TF1, Cauet et Disney France, sans jamais l’annoncer, décide
de ne pas reconduire l’expérience. L’animateur, qui a pourtant porté le projet
de bout en bout, préfère lui se cacher derrière des problèmes de planning pour
justifier la non-commande de nouveaux épisodes.
Muppets TV s’arrête donc au bout de dix
émissions.
Si, pour leur retour à la télévision, Kermit et ses amis ont, à l’évidence, eu
la bonne idée de choisir la France, le doute a longtemps été de mise quant à la
capacité de Cauet à leur offrir un show de qualité. L’animateur, connu
uniquement pour ses émissions abrutissantes, en télé et radio, faisait, en
effet, peser sur les célèbres marionnettes le risque de sombrer dans la
vulgarité, voire le trash.
Fort heureusement, en fan déclaré des Muppets, qui plus est, placé sous la
surveillance de Disney, il s’est évertué à en conserver toute l’essence, sans
jamais les trahir. Le show regorge, il est vrai, de séquences cultes entre
situations cocasses et répliques savoureuses. De vrais rendez-vous sont ainsi
installés, comme les passages des stars dans l'ascenseur, les parodies de séries
américaines ou les histoires racontées par Clifford. Les synergies des personnages et
leurs relations avec les invités, sont également, particulièrement réussies, à
commencer par le jeu amoureux du couple le plus improbable du petit écran, Kermit et Miss Peggy.
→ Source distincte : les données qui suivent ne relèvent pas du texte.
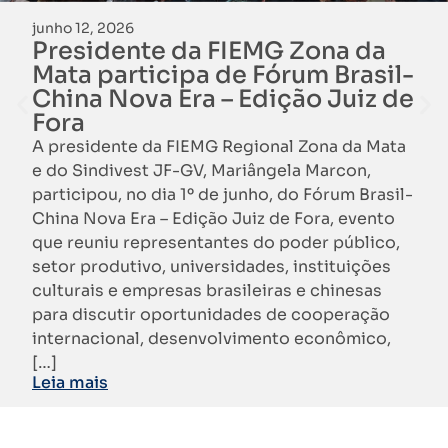
junho 12, 2026
Presidente da FIEMG Zona da
Mata participa de Fórum Brasil-
China Nova Era – Edição Juiz de
Fora
A presidente da FIEMG Regional Zona da Mata
e do Sindivest JF-GV, Mariângela Marcon,
participou, no dia 1º de junho, do Fórum Brasil-
China Nova Era – Edição Juiz de Fora, evento
que reuniu representantes do poder público,
setor produtivo, universidades, instituições
culturais e empresas brasileiras e chinesas
para discutir oportunidades de cooperação
internacional, desenvolvimento econômico,
[…]
Leia mais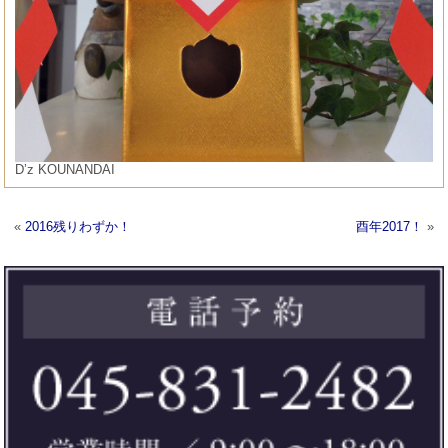
D’z KOUNANDAI
«
2016残りわずか！
酉年2017！
»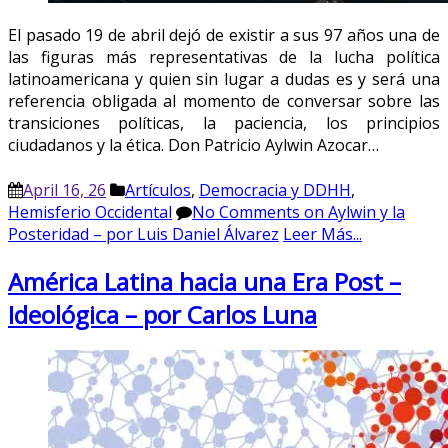
El pasado 19 de abril dejó de existir a sus 97 años una de
las figuras más representativas de la lucha política
latinoamericana y quien sin lugar a dudas es y será una
referencia obligada al momento de conversar sobre las
transiciones políticas, la paciencia, los principios
ciudadanos y la ética. Don Patricio Aylwin Azocar…
April 16, 26
Artículos
,
Democracia y DDHH
,
Hemisferio Occidental
No Comments
on Aylwin y la
Posteridad – por Luis Daniel Álvarez
Leer Más...
América Latina hacia una Era Post –
Ideológica – por Carlos Luna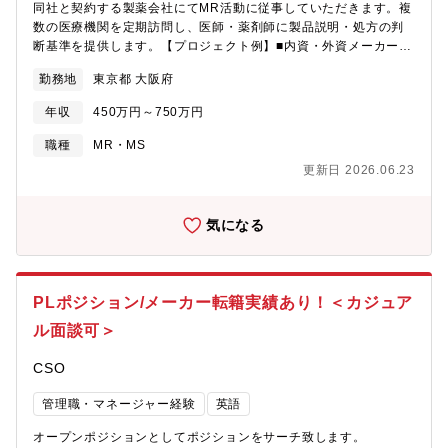
同社と契約する製薬会社にてMR活動に従事していただきます。複
数の医療機関を定期訪問し、医師・薬剤師に製品説明・処方の判
断基準を提供します。【プロジェクト例】■内資・外資メーカー■
ジェネラル、循環器、糖尿病、感染症、消化器、呼吸器、肝炎、
勤務地
東京都 大阪府
オンコロジー、CNS、オーファンなど…※未経験でスペシャリテ
ィー領域にチャレンジできるプロジェクトも用意。※ご経験・キ
年収
450万円～750万円
ャリア・適正に合わせてご案内致します。【同社の魅力】★借上
げ社宅（8割負担）・日当・MR手当等の手当が充実しており、福
職種
MR・MS
利厚生は他社と比較しても圧倒的に充実しています。★再配属に
更新日 2026.06.23
強みを持つ企業で、契約社員の方でも複数プロジェクトをお任せ
した実績を持つ企業です。★エムスリー本体との繋がりや、
m3.comのリソースを活かして、MR案件も増加中。
気になる
PLポジション/メーカー転籍実績あり！＜カジュア
ル面談可＞
CSO
管理職・マネージャー経験
英語
オープンポジションとしてポジションをサーチ致します。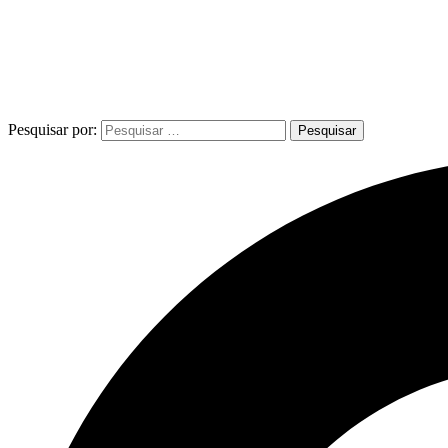
Pesquisar por: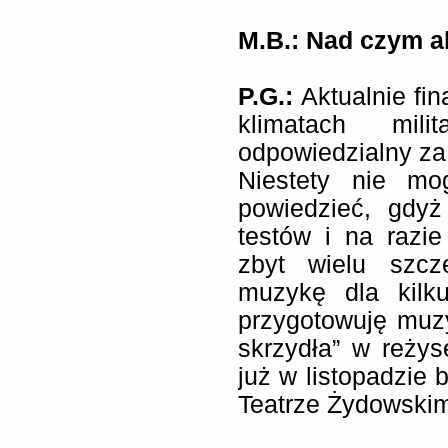
M.B.: Nad czym a
P.G.:
Aktualnie fi
klimatach mil
odpowiedzialny za
Niestety nie mo
powiedzieć, gdyż
testów i na razi
zbyt wielu szcz
muzykę dla kilk
przygotowuję muz
skrzydła” w reżys
już w listopadzie 
Teatrze Żydowski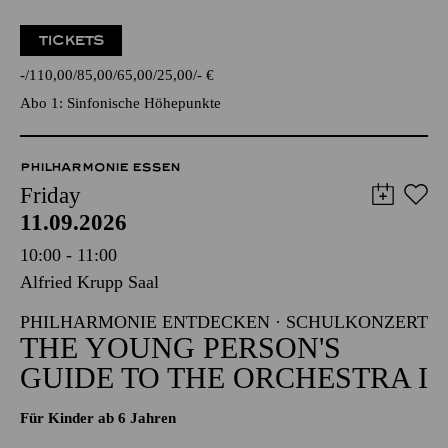
TICKETS
-
110,00
85,00
65,00
25,00
-
€
Abo 1: Sinfonische Höhepunkte
PHILHARMONIE ESSEN
Friday
11.09.2026
10:00 - 11:00
Alfried Krupp Saal
PHILHARMONIE ENTDECKEN · SCHULKONZERT
THE YOUNG PERSON'S
GUIDE TO THE ORCHESTRA I
Für Kinder ab 6 Jahren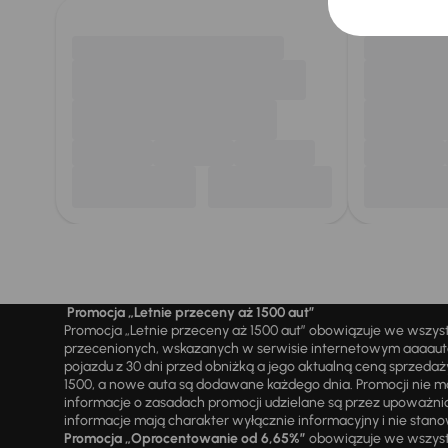
Promocja „Letnie przeceny aż 1500 aut”
Promocja „Letnie przeceny aż 1500 aut” obowiązuje we wszy
przecenionych, wskazanych w serwisie internetowym aaaauto.
pojazdu z 30 dni przed obniżką a jego aktualną ceną sprzeda
1500, a nowe auta są dodawane każdego dnia. Promocji nie m
informacje o zasadach promocji udzielane są przez upowa
informacje mają charakter wyłącznie informacyjny i nie stanow
Promocja „Oprocentowanie od 6,65%”
obowiązuje we wszystk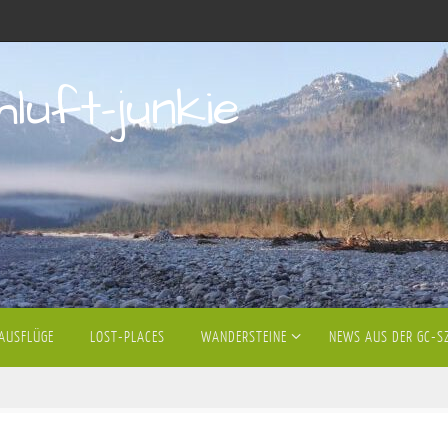
hluft-junkie
AUSFLÜGE
LOST-PLACES
WANDERSTEINE
NEWS AUS DER GC-S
Enfin, les incontournables sont intelligemment conservés, au premier rang desquels les
interventions des vieux cyniques, Statler et
Waldorf. Le sourire est, par conséquent, omni présent tandis que le
rire, certes plus rare, apparait, lui, à coups sûrs, à chaque émission.

Le principal reproche à faire à la série est, sans aucun doute, la longueur de
ses épisodes. Le format de 45 minutes n’est visiblement pas adapté aux Muppets
et plombe, au final, tout le programme. Si les fans ne voient pas, en effet,
passer le temps, le grand public décroche, lui, systématiquement, à la
coupure pub. Dès lors, la spirale de l’échec est engagée et l’hémorragie de
téléspectateurs, chaque semaine, plus importante.
Dommage ! Muppets TV méritait certainement mieux que dix malheureux épisodes.
Reste maintenant à espérer, en maigre lot de consolation, que Disney France se
décide un jour à proposer l'intégralité de la saison en vidéo.